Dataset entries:
=== Begin Enclosure ===

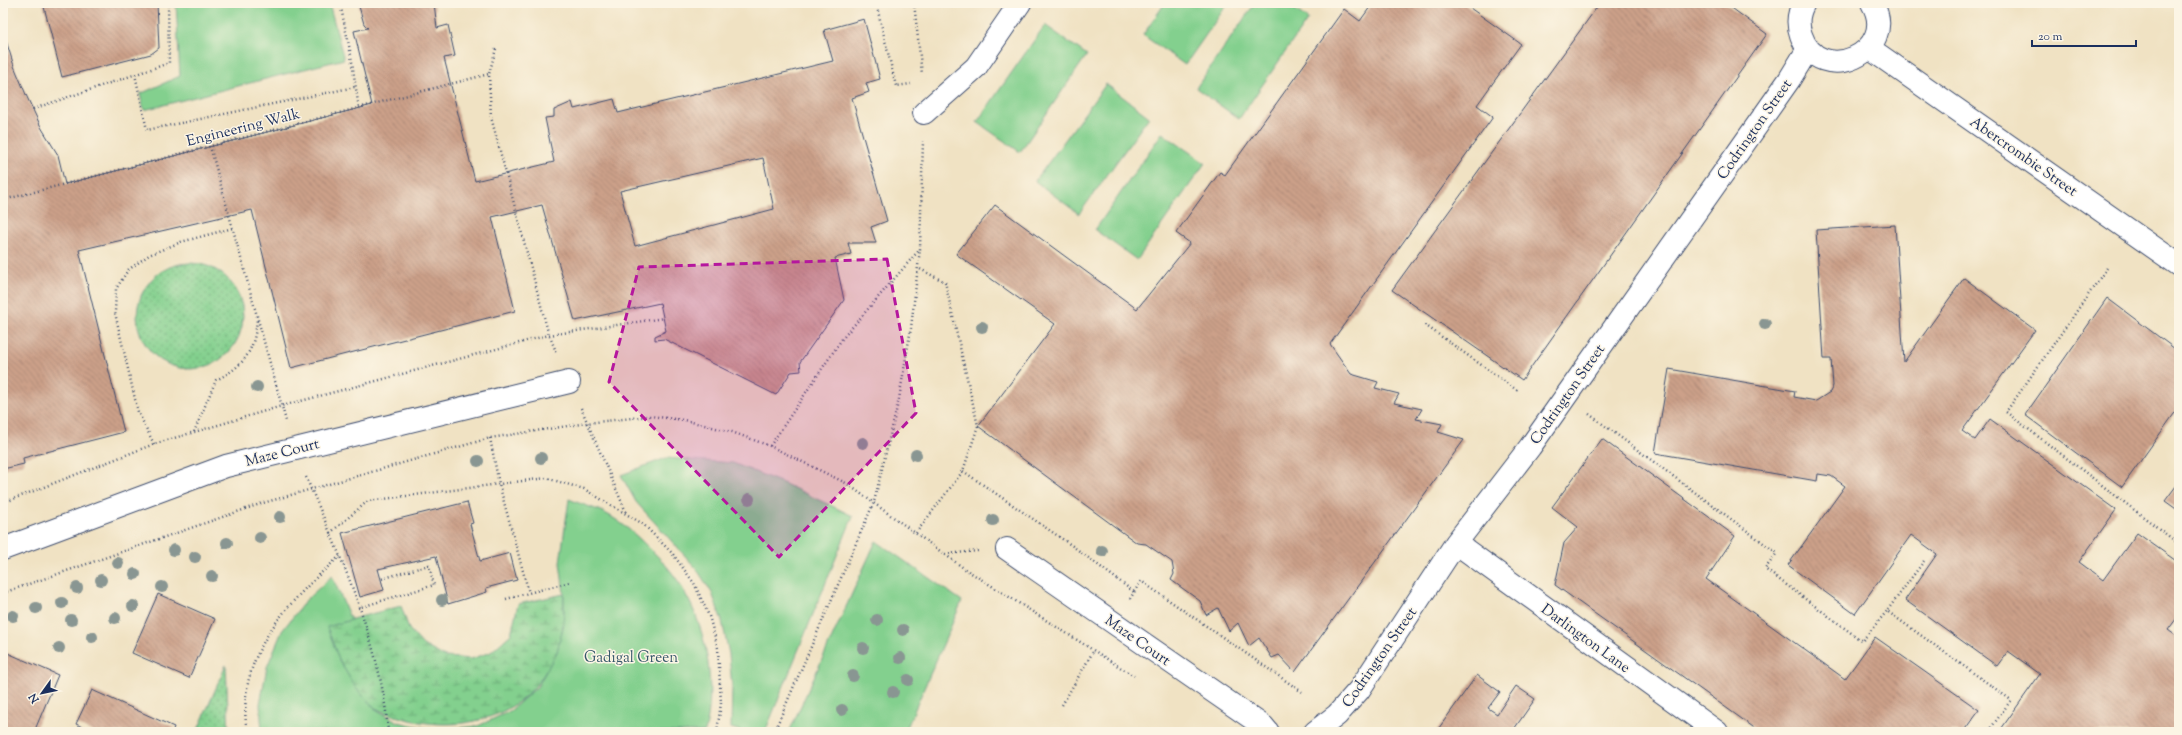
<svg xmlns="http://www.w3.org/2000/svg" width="2182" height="735" viewBox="0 0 2182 735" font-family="'Sorts Mill Goudy',serif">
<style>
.grass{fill:url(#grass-dots);stroke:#4f8076}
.wetland{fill:url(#wetland-marsh);stroke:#4f8076}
.park{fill:#83d08e;stroke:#4f8076}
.building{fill:url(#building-back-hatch);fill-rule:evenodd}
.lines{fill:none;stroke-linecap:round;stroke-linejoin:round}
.minor-casing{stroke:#3b4a6d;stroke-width:24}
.path{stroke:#3b4a6d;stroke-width:2.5;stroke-dasharray:1 3;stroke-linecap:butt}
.minor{stroke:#fff;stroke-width:22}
.tree{fill:#899692}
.marked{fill:#b5179e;fill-opacity:0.2;stroke:#b5179e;stroke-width:3;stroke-dasharray:8 5;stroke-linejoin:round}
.labels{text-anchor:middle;stroke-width:3;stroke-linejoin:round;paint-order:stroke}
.street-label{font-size:15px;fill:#1b2f5e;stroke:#fcf5e5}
.park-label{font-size:15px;fill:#35576a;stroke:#fcf5e5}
</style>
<defs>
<pattern id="grass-dots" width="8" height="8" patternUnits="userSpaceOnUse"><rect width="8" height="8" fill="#83d08e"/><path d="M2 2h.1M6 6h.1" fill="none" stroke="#6aa977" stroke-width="1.8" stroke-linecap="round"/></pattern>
<pattern id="wetland-marsh" width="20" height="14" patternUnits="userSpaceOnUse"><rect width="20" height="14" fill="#83d08e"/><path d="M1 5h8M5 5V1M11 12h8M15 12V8" fill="none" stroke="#6aa977"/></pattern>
<pattern id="building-back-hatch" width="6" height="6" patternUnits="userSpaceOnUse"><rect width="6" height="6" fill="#cca089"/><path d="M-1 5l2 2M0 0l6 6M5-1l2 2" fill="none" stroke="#a58373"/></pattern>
</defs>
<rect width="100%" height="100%" fill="#fcf5e5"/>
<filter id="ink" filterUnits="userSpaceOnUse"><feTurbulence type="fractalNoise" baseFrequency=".025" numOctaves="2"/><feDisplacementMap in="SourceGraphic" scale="8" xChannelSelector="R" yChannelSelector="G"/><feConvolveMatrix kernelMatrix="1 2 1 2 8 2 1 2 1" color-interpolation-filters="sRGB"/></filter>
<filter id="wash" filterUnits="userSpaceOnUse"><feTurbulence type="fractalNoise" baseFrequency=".012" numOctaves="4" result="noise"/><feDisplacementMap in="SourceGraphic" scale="16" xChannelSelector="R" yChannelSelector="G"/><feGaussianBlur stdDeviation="0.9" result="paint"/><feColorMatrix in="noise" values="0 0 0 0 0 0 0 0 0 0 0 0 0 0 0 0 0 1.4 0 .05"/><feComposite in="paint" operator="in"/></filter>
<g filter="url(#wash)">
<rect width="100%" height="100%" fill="#f0e2c3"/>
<path class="grass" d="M137 316a53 53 0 1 1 106 0a53 53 0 1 1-106 0Z
M226 665 229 732H197Z"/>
<path class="wetland" d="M564 594C564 613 564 631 558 650 555 658 550 665 546 671 511 731 432 735 375 708 349 689 337 656 326 626L401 606 409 629 423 645 445 657 471 659 491 652 511 634 518 604Z"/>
<path class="park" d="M176 3H329L344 59 144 110 140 94 180 76Z
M1165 3H1228L1185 65 1143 35Z
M1255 3H1286L1308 19 1239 119 1196 88Z
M1045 25 1087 55 1020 152 977 122Z
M1106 84 1149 117 1079 214 1035 181Z
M1162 133 1205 163 1137 260 1095 230Z
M666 458 733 463 785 484 853 516 765 732H744L731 728 732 687 729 654 722 621 712 593 696 568 636 502 621 475Z
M569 499C580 504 592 507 603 512 619 520 634 533 647 546 661 559 676 575 685 593 708 633 716 688 705 732H262L260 704 267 667 282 631 306 600 332 576 351 620 327 627 339 660 355 687 374 708 398 722 435 730 478 726 510 711 537 687 557 652 564 623V594L560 562Z
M876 541 962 601 905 732H789Z"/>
<g id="blocks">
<path class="building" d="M43 3H157L159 48 151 54 62 77Z
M358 3H434L437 28 448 25 455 56 444 58 475 181 554 162 545 118 554 117V110L572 102 574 109 614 99 618 113 833 61 824 30 864 19 880 79 866 83 869 92 852 98 887 221 871 227 876 243H848L851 254 835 258 844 300 800 362 801 371 791 372 776 395 664 339 655 340V336L666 331 660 303 575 321 542 205 492 217 515 311 291 368 252 210 79 250 124 432 23 458 24 464 3 469V436L5 435 3 426V31L14 66 27 97 41 127 58 155 65 184 372 105 354 31 368 28 364 24ZM763 158 774 209 635 246 620 191Z
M1373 3H1463L1521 44 1477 105 1493 117 1330 344 1351 374 1378 382 1375 388 1399 394 1394 403 1422 409 1416 419 1442 424 1438 432 1464 440 1295 672 1279 655 1272 658 1259 638 1249 646 1238 623 1229 631 1218 608 1206 615 1200 601 1171 580 1174 574 1172 562 1146 544 1137 543 978 426 1055 324 956 254 995 205 1137 309 1190 243 1176 233 1220 172 1225 175 1344 9 1360 21Z
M1600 3H1725L1767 34 1522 380 1392 290Z
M1895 225 1904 362 1964 278 2035 330 1962 431 1975 440 1990 419 2116 510 2079 562 2103 580 2137 533 2179 563V615L2168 630 2179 638V732H1999L2040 674 2008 651 1997 666 1905 600 1937 554 1911 535 1855 614 1788 565 1845 486 1831 476 1818 474 1817 481 1655 453 1669 369 1795 391 1794 397 1816 401 1830 392 1833 386 1831 359H1824L1816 230Z
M2107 298 2179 352V407L2122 487 2025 415Z
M1602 439 1735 536 1706 579 1845 679 1875 637 1979 710 1963 732H1760L1555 585 1564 543 1578 527 1552 507Z
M2179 482V511L2165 501Z
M467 502 473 523 470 524 480 561 510 553 517 580 486 588 487 592 448 604 436 556 378 569 384 590 360 597 342 533Z
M158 594 215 619 189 678 132 653Z
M3 651 58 675 34 732H3Z
M1477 675 1500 692 1488 708 1497 714 1516 686 1535 699 1512 732H1436Z
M92 690 174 727 172 732H93L76 724Z"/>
</g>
</g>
<g filter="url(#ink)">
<use href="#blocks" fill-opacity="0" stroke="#3b4a6d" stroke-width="1"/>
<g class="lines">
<defs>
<path id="minor" d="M1804 3C1798 13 1797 24 1801 35 1819 89 1901 52 1872 3
M1869 48 2179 265
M924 113 976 67 1020 3
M1456 543 1717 732
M3 549 226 466 569 382
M1007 549 1263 726 1268 732
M1315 732 1337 715 1359 690 1456 543 1530 447 1789 80 1808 49"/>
</defs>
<use href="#minor" class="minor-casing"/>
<path class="path" d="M340 3 351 55 359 109
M876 3 896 86 911 84
M914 3 922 74
M496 49 489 74 491 117 548 332 557 354
M135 74 147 130 355 87
M33 109 169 63 168 3
M210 146 286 421
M3 200 489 74
M2107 268 2006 412 2179 544
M1425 325 1518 391
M581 408 626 512
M1589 414 1777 553 1765 569 1862 641 1887 611
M194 432 216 380C245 366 255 350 257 318
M490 438 499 484 529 593
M154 444 138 412 115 313 116 289 128 270 149 255 181 242 233 228
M770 446 842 339 920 249
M963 471 1074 547 1134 592
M306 477C340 556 382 645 388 732
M3 503 154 444 282 406 549 335 664 318
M330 533 368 501 546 478 584 489 643 524 672 553 694 583 709 616 718 648 721 703 717 732
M916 533 963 471 978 426 945 282 918 268
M945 554 978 551
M1924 561 1887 611 2011 700 1988 732
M3 593 263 503 490 438 587 423 650 416 684 420 732 432 770 446 846 483 965 569 1134 676
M506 599 570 582
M1130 599 1141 581 1302 692
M358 608 434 585 429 565 381 579
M1062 705 1094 650
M1363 730 1372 729
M247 732C235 655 287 603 340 556
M774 732 874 502 899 399 911 328 920 249 923 141"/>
<use href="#minor" class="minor"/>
</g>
<g class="tree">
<circle cx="1765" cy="324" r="6"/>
<circle cx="982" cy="327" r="6"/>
<circle cx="257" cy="387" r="6"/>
<circle cx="863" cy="443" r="6"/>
<circle cx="916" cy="455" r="6"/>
<circle cx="541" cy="458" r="6"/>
<circle cx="478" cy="461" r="6"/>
<circle cx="749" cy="499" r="6"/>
<circle cx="280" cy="517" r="6"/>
<circle cx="993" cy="520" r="6"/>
<circle cx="260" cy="538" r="6"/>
<circle cx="227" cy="543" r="6"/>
<circle cx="174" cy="550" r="6"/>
<circle cx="1102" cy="551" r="6"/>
<circle cx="195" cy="557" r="6"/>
<circle cx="118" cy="563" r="6"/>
<circle cx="135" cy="574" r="6"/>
<circle cx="212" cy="576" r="6"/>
<circle cx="101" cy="580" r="6"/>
<circle cx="162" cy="587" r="6"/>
<circle cx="77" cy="588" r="6"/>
<circle cx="442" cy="600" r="6"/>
<circle cx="62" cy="603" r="6"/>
<circle cx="133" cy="606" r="6"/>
<circle cx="36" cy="608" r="6"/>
<circle cx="13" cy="616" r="6"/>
<circle cx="115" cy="618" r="6"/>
<circle cx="71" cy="620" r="6"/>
<circle cx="877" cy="620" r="6"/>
<circle cx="903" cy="630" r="6"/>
<circle cx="92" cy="637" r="6"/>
<circle cx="59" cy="648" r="6"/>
<circle cx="863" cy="648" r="6"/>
<circle cx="900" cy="658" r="6"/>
<circle cx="853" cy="676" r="6"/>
<circle cx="908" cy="680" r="6"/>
<circle cx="893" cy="692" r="6"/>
<circle cx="842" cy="710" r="6"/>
</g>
</g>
<path class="marked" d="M887 259 916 413 779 557 609 382 639 267Z"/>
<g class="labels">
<g class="street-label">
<text transform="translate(243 127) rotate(-14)" y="5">Engineering Walk</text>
<text transform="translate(1754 129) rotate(-55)" y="5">Codrington Street</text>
<text transform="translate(2024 156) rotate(35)" y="5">Abercrombie Street</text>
<text transform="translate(1567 394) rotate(-55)" y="5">Codrington Street</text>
<text transform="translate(282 452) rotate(-14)" y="5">Maze Court</text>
<text transform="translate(1586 638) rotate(36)" y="5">Darlington Lane</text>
<text transform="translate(1138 640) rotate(35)" y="5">Maze Court</text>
<text transform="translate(1379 657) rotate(-55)" y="5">Codrington Street</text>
</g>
<g class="park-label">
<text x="631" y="662">Gadigal Green</text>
</g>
</g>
<rect width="2182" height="735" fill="none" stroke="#fcf5e5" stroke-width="16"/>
<g transform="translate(42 693) rotate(237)" stroke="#fcf5e5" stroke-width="3" paint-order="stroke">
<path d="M0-3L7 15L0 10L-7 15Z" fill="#1b2f5e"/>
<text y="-6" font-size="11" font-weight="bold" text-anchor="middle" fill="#1b2f5e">N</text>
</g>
<path d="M2032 40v6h104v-6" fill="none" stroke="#1b2f5e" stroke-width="2"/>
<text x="2038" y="40" font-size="12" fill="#1b2f5e" stroke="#fcf5e5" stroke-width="3" paint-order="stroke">20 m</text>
</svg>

=== End Enclosure ===

▶ **HOW TO COMPLETE THIS TASK**
Select and copy each line from the data that includes the word "opacity".

▶ **ANSWER TO THE EXERCISE**
.marked{fill:#b5179e;fill-opacity:0.2;stroke:#b5179e;stroke-width:3;stroke-dasharray:8 5;stroke-linejoin:round}
<use href="#blocks" fill-opacity="0" stroke="#3b4a6d" stroke-width="1"/>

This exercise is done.